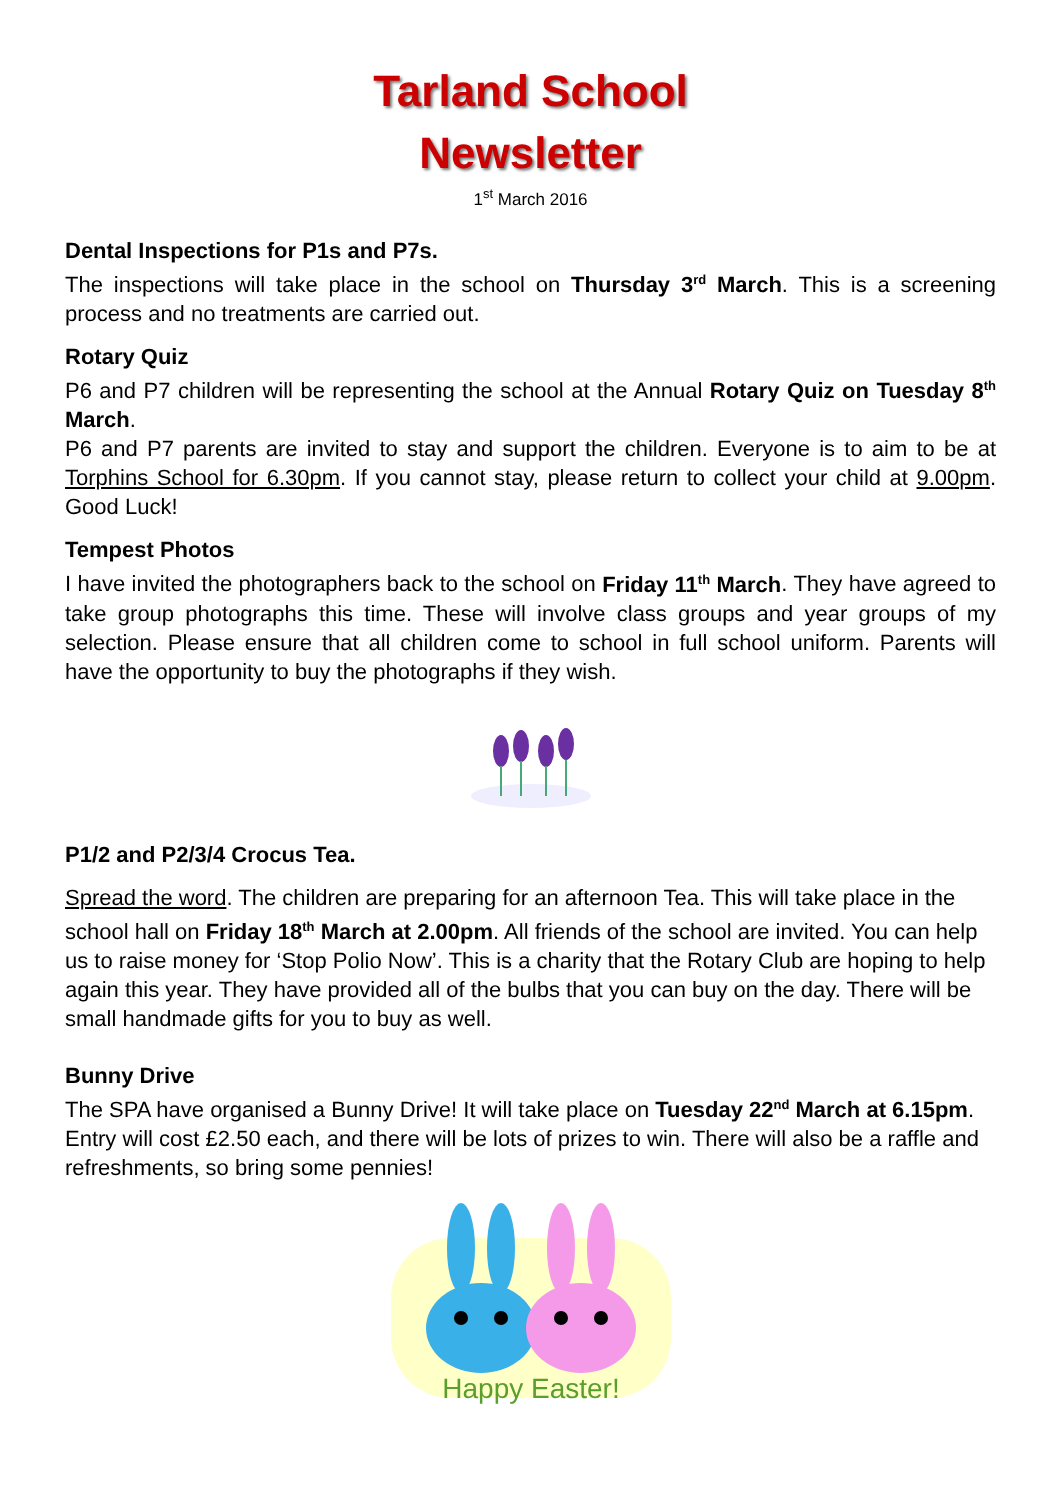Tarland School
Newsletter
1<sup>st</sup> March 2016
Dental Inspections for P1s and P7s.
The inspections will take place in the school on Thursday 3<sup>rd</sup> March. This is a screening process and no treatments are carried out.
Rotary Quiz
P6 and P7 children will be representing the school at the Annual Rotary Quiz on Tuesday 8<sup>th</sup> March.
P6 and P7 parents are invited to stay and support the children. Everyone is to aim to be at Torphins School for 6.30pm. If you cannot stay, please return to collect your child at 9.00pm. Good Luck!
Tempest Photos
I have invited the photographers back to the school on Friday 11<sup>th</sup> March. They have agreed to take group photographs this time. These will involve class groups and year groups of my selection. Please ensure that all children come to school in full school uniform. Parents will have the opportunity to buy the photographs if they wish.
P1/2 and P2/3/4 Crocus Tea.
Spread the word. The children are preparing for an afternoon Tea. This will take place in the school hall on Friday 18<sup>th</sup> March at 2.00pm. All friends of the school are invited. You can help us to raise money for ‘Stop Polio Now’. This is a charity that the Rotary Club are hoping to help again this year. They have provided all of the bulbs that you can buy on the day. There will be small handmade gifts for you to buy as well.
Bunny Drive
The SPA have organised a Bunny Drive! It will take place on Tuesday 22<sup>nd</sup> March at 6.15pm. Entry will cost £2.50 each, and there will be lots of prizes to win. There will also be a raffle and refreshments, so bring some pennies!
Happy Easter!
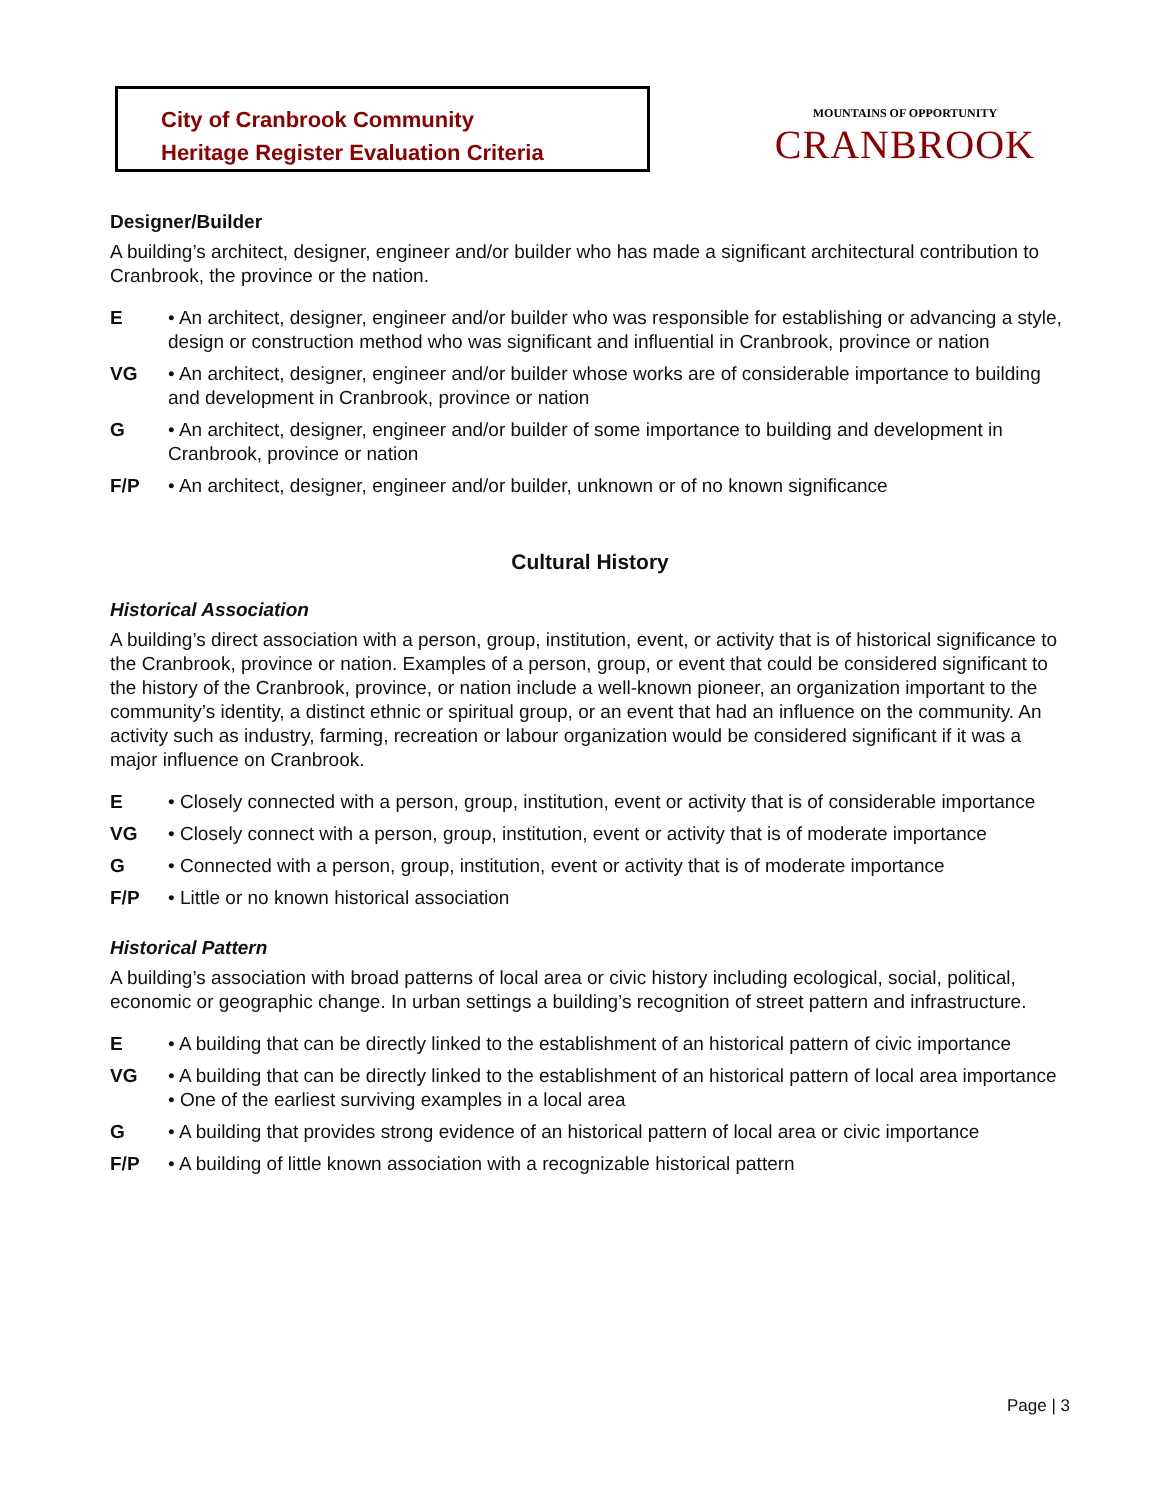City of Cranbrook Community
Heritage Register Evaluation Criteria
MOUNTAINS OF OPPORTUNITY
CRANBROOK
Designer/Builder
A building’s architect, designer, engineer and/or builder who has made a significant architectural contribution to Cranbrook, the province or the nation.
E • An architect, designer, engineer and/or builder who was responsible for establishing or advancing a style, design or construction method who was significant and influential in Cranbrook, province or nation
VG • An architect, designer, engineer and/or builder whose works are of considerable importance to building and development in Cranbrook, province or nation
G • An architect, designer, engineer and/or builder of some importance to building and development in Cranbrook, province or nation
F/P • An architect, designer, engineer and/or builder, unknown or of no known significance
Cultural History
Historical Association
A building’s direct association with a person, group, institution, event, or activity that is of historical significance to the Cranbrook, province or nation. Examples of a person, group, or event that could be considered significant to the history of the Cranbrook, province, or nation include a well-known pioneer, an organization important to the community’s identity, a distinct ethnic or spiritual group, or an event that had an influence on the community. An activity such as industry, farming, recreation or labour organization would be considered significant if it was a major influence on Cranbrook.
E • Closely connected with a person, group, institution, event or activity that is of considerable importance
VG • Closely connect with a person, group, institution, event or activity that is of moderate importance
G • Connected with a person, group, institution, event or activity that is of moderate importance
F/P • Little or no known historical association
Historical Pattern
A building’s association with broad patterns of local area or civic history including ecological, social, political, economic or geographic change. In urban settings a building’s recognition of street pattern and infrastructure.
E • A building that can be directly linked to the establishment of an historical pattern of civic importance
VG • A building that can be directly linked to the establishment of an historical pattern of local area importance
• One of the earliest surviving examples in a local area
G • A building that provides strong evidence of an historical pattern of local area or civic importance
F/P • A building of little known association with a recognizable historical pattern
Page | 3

* * *

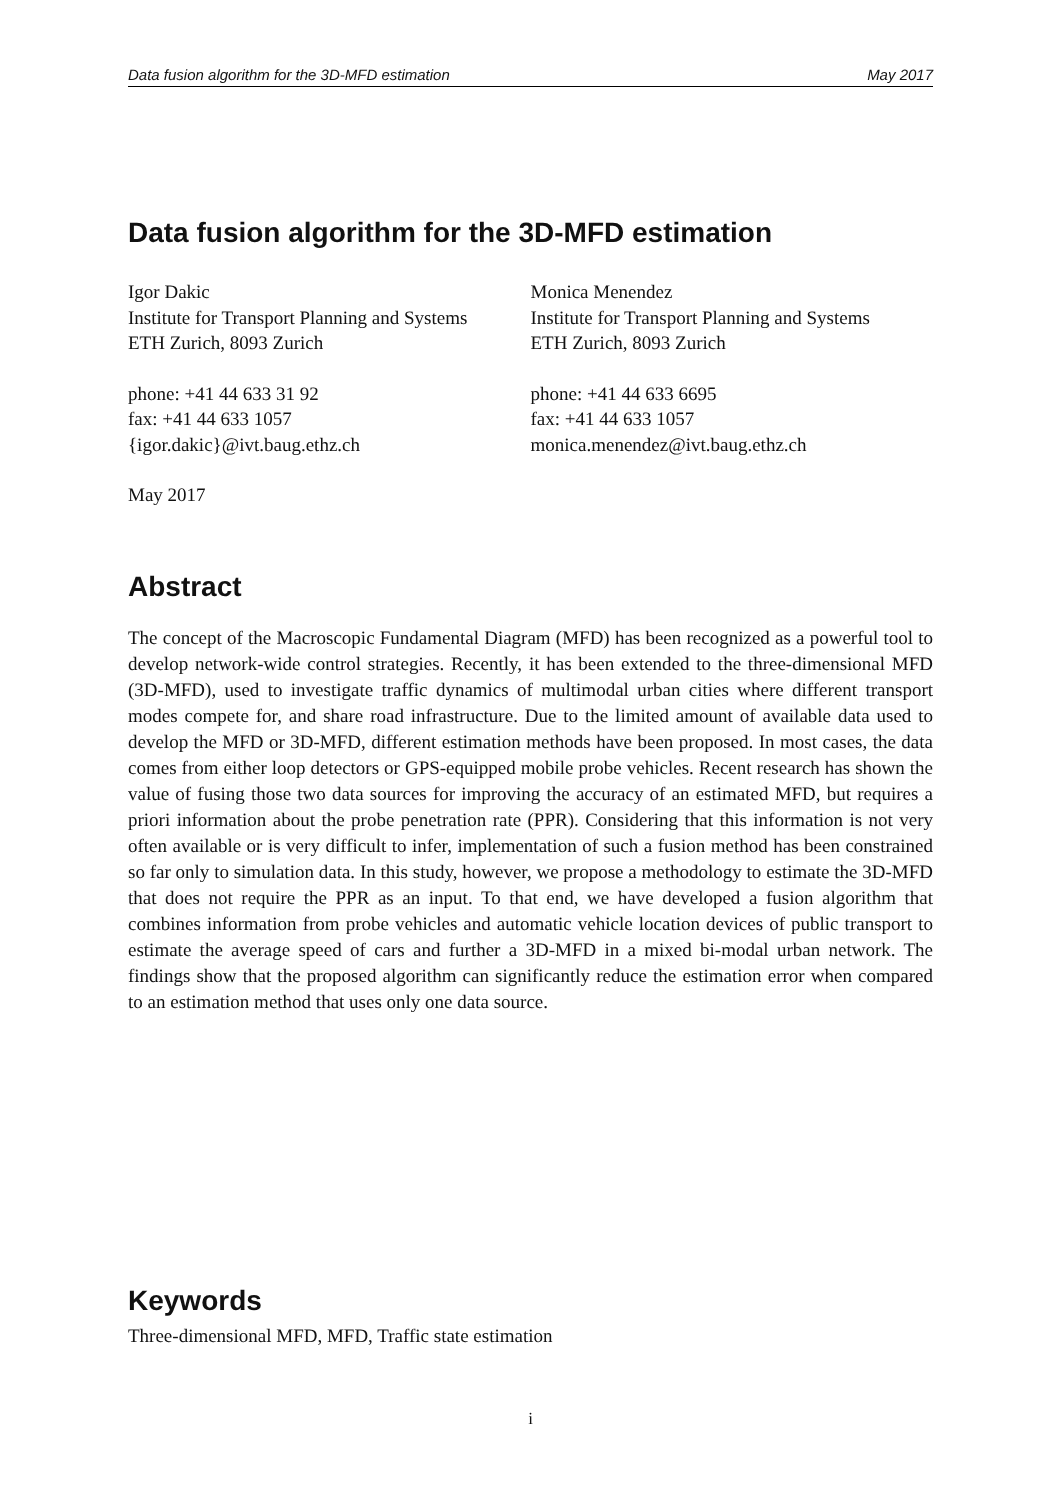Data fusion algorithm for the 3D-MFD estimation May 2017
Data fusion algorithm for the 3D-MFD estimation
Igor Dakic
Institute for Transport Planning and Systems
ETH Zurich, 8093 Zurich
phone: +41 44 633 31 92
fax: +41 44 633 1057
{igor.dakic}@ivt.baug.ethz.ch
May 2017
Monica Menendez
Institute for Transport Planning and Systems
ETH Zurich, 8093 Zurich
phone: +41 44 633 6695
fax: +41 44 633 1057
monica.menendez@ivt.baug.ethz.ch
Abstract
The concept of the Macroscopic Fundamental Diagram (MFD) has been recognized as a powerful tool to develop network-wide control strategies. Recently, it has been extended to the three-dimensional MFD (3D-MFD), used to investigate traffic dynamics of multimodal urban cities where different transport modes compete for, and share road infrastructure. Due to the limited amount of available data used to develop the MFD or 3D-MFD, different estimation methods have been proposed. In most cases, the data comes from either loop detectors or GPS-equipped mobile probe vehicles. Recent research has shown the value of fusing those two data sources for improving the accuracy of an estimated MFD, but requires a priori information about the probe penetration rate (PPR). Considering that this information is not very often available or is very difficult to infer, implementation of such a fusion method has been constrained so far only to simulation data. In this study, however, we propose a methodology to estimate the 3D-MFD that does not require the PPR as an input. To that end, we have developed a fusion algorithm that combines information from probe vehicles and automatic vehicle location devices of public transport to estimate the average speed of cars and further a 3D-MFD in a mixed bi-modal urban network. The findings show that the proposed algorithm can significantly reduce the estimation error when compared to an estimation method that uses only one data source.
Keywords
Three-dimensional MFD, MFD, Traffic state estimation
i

**What you need to do**
Scan the material above. Return every line containing the string "some".

**Problem solution**
The SPA have organised a Bunny Drive! It will take place on Tuesday 22<sup>nd</sup> March at 6.15pm. Entry will cost £2.50 each, and there will be lots of prizes to win. There will also be a raffle and refreshments, so bring some pennies!
G • An architect, designer, engineer and/or builder of some importance to building and development in Cranbrook, province or nation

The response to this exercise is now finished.